| Exercise instructions |
Rewrite the lines below with every "Submit" changed to "Add" and everything else left as it is, omitting the pictures.

□ □ □ □ □

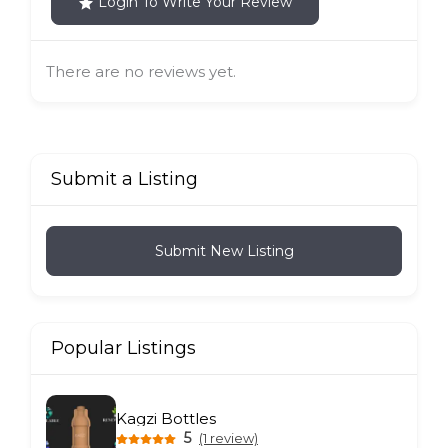
Login To Write Your Review
There are no reviews yet.
Submit a Listing
Submit New Listing
Popular Listings
Kagzi Bottles
5
(1 review)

□ □ □ □ □

| Response to this exercise |
Login To Write Your Review
There are no reviews yet.
Add a Listing
Add New Listing
Popular Listings
Kagzi Bottles
5
(1 review)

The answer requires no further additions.